Court Appearances and the Importance of Documentation for Foster Parents
Filed Under: Foster Adoption



Foster parents are sometimes required to testify in court. This was never mentioned during all the hours of education and training I've had to undergo to get and maintain my foster parent license. It's not that there is any special technique that foster parents need to know, or specific protocols that need to be followed, but I've discovered there are a few things a foster parent can do to make the most of court appearances.
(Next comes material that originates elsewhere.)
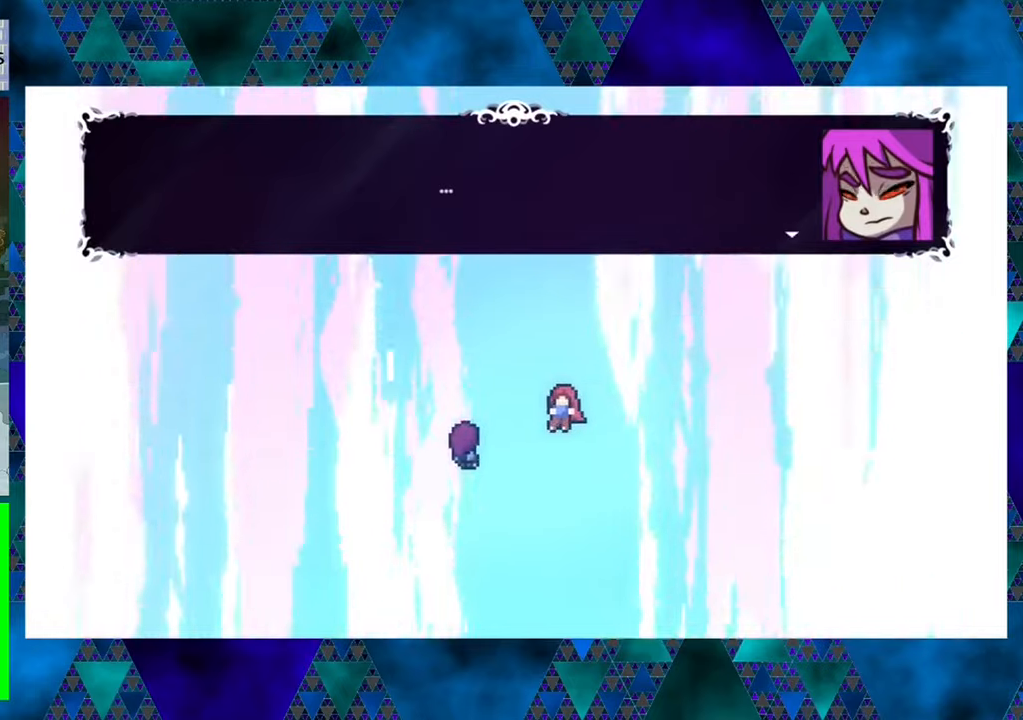
{"buttons": [], "left_stick": "center", "events": [[367, "B", "down"], [484, "B", "up"]]}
Depending on the facts of the case and on the judge, foster parents might make somewhat regular appearances. For my first six foster children, I was never required to physically appear in court. I had to write several letters to the court for one child, stating my opinions as his caregiver, but those were delivered by the child's case manager. However, for my two current foster children (a half brother and sister who are part of a larger sibling group), I've had to attend several hearings, including two for termination of parental rights. Foster parents' observations are valuable, and they should expect to be involved in representing the interests of their foster children.

I've always tried to keep a good record of important events in my foster children's lives. As the frequency of my required court appearances increased, I learned how important it is to write EVERYTHING down. No matter how silly it might seem at the time, having a record of how your foster child acted after returning from visitations, when he started having nightmares, what birthday presents he did (or didn't) receive from his father, and how often you took him to visit his grandmother outside of the pre-arranged visits could all come in handy later. I document a lot of that information in e-mails to the children's case managers and guardian ad litem. I try to send a “weekly update” e-mail to everyone who might be interested; even if there is nothing important to report, I let everyone know that the kids are doing well.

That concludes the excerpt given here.